> [Your assignment]:
Turn the text in every one of the rows below into a numbered list, one item per line, skipping blank lines and leaving out the bracketed picture markers.

> [Extracted information]:

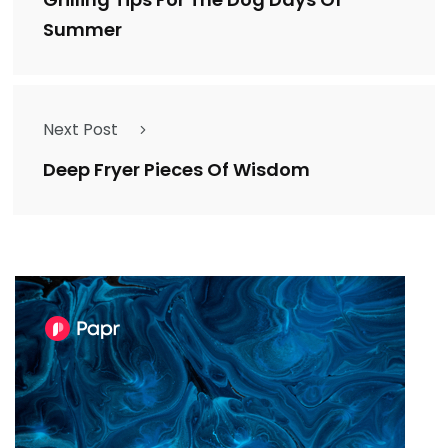
Summer
Next Post
Deep Fryer Pieces Of Wisdom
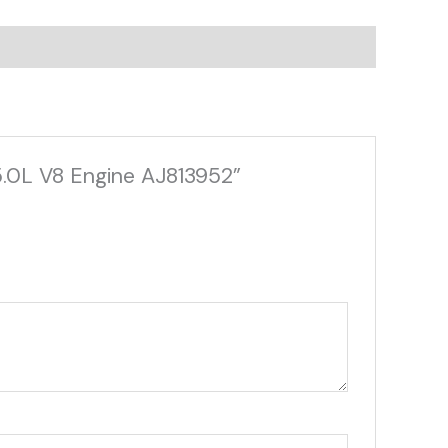
5.0L V8 Engine AJ813952”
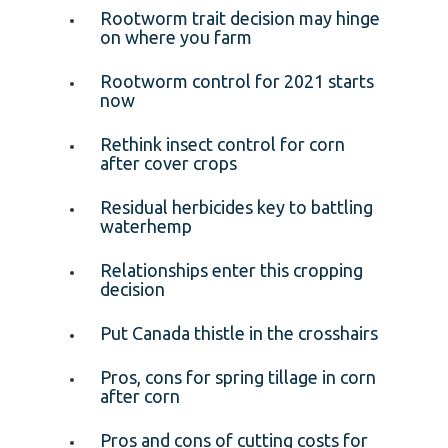
Rootworm trait decision may hinge
on where you farm
Rootworm control for 2021 starts
now
Rethink insect control for corn
after cover crops
Residual herbicides key to battling
waterhemp
Relationships enter this cropping
decision
Put Canada thistle in the crosshairs
Pros, cons for spring tillage in corn
after corn
Pros and cons of cutting costs for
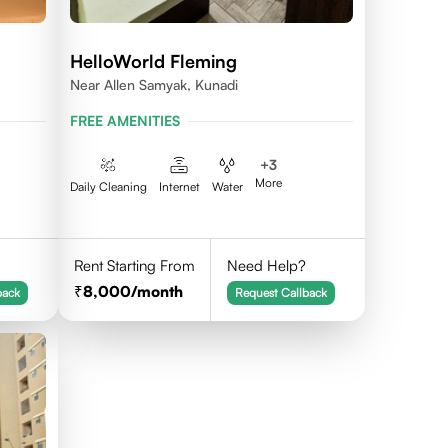
HelloWorld Fleming
Near Allen Samyak, Kunadi
FREE AMENITIES
+
3
More
Daily Cleaning
Internet
Water
Rent Starting From
Need Help?
8,000
/month
back
Request Callback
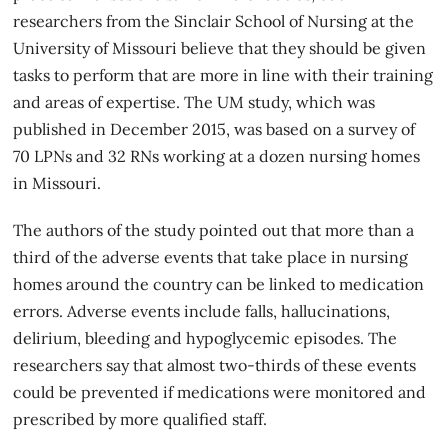
researchers from the Sinclair School of Nursing at the
University of Missouri believe that they should be given
tasks to perform that are more in line with their training
and areas of expertise. The UM study, which was
published in December 2015, was based on a survey of
70 LPNs and 32 RNs working at a dozen nursing homes
in Missouri.
The authors of the study pointed out that more than a
third of the adverse events that take place in
nursing
homes
around the country can be linked to medication
errors. Adverse events include falls, hallucinations,
delirium, bleeding and hypoglycemic episodes. The
researchers say that almost two-thirds of these events
could be prevented if medications were monitored and
prescribed by more qualified staff.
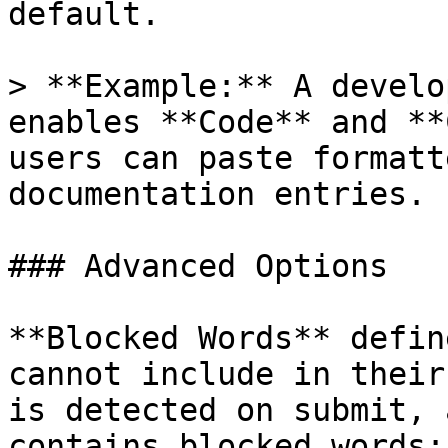
default.

> **Example:** A develo
enables **Code** and **
users can paste formatt
documentation entries.

### Advanced Options

**Blocked Words** defin
cannot include in their
is detected on submit, 
contains blocked words:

> [Task answer]:
1. Summer
2. Next Post
3. Deep Fryer Pieces Of Wisdom
4. 5.0L V8 Engine AJ813952”
5. Rootworm trait decision may hinge
6. on where you farm
7. Rootworm control for 2021 starts
8. now
9. Rethink insect control for corn
10. after cover crops
11. Residual herbicides key to battling
12. waterhemp
13. Relationships enter this cropping
14. decision
15. Put Canada thistle in the crosshairs
16. Pros, cons for spring tillage in corn
17. after corn
18. Pros and cons of cutting costs for
19. HelloWorld Fleming
20. Near Allen Samyak, Kunadi
21. FREE AMENITIES
22. +
23. 3
24. More
25. Daily Cleaning
26. Internet
27. Water
28. Rent Starting From
29. Need Help?
30. 8,000
31. /month
32. back
33. Request Callback
34. researchers from the Sinclair School of Nursing at the
35. University of Missouri believe that they should be given
36. tasks to perform that are more in line with their training
37. and areas of expertise. The UM study, which was
38. published in December 2015, was based on a survey of
39. 70 LPNs and 32 RNs working at a dozen nursing homes
40. in Missouri.
41. The authors of the study pointed out that more than a
42. third of the adverse events that take place in
43. nursing
44. homes
45. around the country can be linked to medication
46. errors. Adverse events include falls, hallucinations,
47. delirium, bleeding and hypoglycemic episodes. The
48. researchers say that almost two-thirds of these events
49. could be prevented if medications were monitored and
50. prescribed by more qualified staff.
51. default.
52. > **Example:** A develo
53. enables **Code** and **
54. users can paste formatt
55. documentation entries.
56. ### Advanced Options
57. **Blocked Words** defin
58. cannot include in their
59. is detected on submit, 
60. contains blocked words:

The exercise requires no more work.